Diese Erwägungen gelten grundsätzlich auch für den vorliegenden Fall des Zusammentreffens des Finanzvergehens nach § 33 Abs. 2 lit a FinStrG mit jenem nach § 34 Abs. 1 FinStrG, soweit auch hier jeweils Umsatzsteuerverkürzungen mit Beziehung auf den gleichen Betrag und denselben Steuerzeitraum betroffen sind. Auch bei Zusammentreffen der Finanzvergehen nach § 33 Abs. 2 lit a FinStrG und § 34 Abs. 1 FinStrG gilt § 21 Abs. 2 FinStrG, sodaß auch bei dieser Konstellation der Annahme einer (echten) Realkonkurrenz eine Doppelbestrafung desselben Täters wegen einer von ihm in Wahrheit nur einmal herbeigeführten Verkürzung an Umsatzsteuer bezogen auf den gleichen Betrag und denselben Steuerzeitraum erfolgen würde. In diesem Fall kommt aber, anders als im Verhältnis des Finanzvergehens nach § 33 Abs. 1 zu jenem nach Abs. 2 lit a FinStrG, schon im Hinblick auf das mit höherer Strafe bedrohte Finanzvergehen der Abgabenhinterziehung nach § 33 Abs. 2 lit a FinStrG (vgl § 33 Abs. 5 FinStrG) eine Verdrängung dieses Finanzvergehens durch das mit geringerer Strafe bedrohten (§ 34 Abs. 4 FinStrG), bloß fahrlässig begangene nach § 34 Abs. 1 FinStrG nicht in Betracht. Der Unrechtsgehalt der vorsätzlich begangenen Abgabenhinterziehung nach § 33 Abs. 2 lit a FinStrG wäre auch durch eine Unterstellung unter das, übrigens auch anders bezeichnete (s 14 Os 127/90) Delikt der fahrlässigen Abgabenverkürzung nach § 34 Abs. 1 FinStrG (wobei die fahrlässige Verwirklichung des § 33 Abs. 2 im Gegensatz zum Abs. 1 FinStrG im § 34 FinStrG ausdrücklich nicht genannt wird) keineswegs (vollständig) erfaßt (vgl Leukauf-Steininger Komm3 § 28 RN 24).

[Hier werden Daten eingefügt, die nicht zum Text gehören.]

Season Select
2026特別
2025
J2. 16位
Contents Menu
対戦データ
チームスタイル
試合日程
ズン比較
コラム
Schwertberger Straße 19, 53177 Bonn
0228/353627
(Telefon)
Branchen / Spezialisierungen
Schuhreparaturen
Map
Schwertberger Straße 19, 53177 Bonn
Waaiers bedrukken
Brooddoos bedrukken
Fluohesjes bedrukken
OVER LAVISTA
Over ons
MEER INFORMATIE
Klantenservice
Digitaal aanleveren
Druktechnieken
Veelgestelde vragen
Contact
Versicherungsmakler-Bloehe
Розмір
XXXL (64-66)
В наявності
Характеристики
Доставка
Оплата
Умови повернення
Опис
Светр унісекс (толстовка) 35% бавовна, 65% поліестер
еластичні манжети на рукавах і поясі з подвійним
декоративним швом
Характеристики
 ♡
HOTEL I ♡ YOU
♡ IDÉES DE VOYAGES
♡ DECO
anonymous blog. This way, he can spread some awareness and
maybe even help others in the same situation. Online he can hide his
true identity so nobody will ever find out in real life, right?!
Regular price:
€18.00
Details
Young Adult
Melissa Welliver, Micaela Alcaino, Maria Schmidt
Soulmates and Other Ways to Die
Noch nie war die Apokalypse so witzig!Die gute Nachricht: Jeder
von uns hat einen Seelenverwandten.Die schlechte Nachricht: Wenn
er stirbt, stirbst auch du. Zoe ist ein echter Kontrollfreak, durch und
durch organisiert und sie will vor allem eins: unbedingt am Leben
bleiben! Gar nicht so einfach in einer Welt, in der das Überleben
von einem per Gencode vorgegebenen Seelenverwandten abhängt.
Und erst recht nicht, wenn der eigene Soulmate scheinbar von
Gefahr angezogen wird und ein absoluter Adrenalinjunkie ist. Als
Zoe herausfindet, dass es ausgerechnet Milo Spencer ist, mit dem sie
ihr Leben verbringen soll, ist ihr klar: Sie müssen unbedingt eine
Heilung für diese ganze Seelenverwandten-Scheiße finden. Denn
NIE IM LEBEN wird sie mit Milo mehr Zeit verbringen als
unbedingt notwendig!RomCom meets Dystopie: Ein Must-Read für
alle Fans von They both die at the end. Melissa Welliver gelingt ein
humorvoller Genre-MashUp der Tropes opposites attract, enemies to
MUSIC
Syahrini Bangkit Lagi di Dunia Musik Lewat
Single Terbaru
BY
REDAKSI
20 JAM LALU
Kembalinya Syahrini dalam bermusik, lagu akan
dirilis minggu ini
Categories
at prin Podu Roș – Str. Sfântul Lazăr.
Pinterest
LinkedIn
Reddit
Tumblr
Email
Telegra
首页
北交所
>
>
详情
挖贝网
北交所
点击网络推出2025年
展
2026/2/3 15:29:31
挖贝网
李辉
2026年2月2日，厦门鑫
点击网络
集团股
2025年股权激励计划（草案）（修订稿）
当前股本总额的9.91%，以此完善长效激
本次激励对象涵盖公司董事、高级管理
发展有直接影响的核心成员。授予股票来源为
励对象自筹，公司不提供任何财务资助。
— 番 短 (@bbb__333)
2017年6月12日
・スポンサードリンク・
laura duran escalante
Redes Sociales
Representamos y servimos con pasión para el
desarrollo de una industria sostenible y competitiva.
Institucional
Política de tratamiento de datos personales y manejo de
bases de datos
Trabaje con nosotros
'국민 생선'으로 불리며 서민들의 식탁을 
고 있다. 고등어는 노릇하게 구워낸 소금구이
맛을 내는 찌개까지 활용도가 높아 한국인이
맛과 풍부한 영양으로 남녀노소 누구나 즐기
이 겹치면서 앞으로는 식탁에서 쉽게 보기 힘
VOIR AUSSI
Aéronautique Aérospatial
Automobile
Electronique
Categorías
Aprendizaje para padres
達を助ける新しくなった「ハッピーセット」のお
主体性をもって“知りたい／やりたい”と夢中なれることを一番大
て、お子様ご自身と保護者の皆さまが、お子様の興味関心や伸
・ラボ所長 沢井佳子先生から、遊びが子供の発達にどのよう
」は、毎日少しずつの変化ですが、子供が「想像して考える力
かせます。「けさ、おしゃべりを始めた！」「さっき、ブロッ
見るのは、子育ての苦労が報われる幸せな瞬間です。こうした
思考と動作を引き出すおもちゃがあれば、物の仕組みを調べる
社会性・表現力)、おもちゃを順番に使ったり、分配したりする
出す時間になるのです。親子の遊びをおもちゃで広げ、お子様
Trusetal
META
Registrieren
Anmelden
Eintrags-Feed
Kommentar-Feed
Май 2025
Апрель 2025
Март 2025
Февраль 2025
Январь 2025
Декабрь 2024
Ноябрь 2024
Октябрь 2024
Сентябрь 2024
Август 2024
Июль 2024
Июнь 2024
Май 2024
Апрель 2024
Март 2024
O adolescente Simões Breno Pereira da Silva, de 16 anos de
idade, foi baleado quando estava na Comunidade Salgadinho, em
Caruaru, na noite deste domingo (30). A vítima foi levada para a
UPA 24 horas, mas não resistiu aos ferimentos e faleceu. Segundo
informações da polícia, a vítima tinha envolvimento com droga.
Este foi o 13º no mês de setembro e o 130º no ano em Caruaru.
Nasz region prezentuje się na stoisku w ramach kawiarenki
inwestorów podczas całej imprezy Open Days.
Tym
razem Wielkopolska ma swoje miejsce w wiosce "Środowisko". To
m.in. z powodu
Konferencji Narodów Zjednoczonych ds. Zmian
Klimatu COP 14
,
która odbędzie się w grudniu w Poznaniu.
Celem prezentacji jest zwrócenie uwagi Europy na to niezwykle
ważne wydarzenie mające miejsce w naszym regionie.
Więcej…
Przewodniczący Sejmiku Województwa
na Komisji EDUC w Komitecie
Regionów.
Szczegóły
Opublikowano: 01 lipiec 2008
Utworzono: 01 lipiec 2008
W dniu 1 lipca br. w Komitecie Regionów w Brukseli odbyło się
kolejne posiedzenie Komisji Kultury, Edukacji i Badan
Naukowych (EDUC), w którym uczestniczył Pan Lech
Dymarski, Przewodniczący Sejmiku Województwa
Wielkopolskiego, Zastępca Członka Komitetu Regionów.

Hingegen kann ein Schuldspruch des Angeklagten wegen des Finanzvergehens nach § 34 Abs. 1 FinStrG (ein Schuldspruch nach § 33 Abs. 1 FinStrG scheidet angesichts der mängelfrei getroffenen, einen Vorsatz verneinenden Feststellungen des Erstgerichts zum Freispruchfaktum, aus) neben dem unbekämpft und unberührt gebliebenen Schuldspruch des Angeklagten wegen des Finanzvergehens nach § 33 Abs. 2 lit a FinStrG insoweit nicht erfolgen, als sich die nach den Verfahrensergebnissen des zweiten Rechtsganges allenfalls in Betracht kommende (durch den Angeklagten bewirkte) fahrlässige Abgabenverkürzung nach § 34 Abs. 1 FinStrG auf Umsatzsteuerbeträge erstreckt, die bereits vom Schuldspruch wegen des Finanzvergehens nach § 33 Abs. 2 lit a FinStrG erfaßt und mit diesen identisch sind.
Mit ihren Berufungen waren Staatsanwaltschaft und Finanzstrafbehörde auf die kassatorische Entscheidung zu verweisen.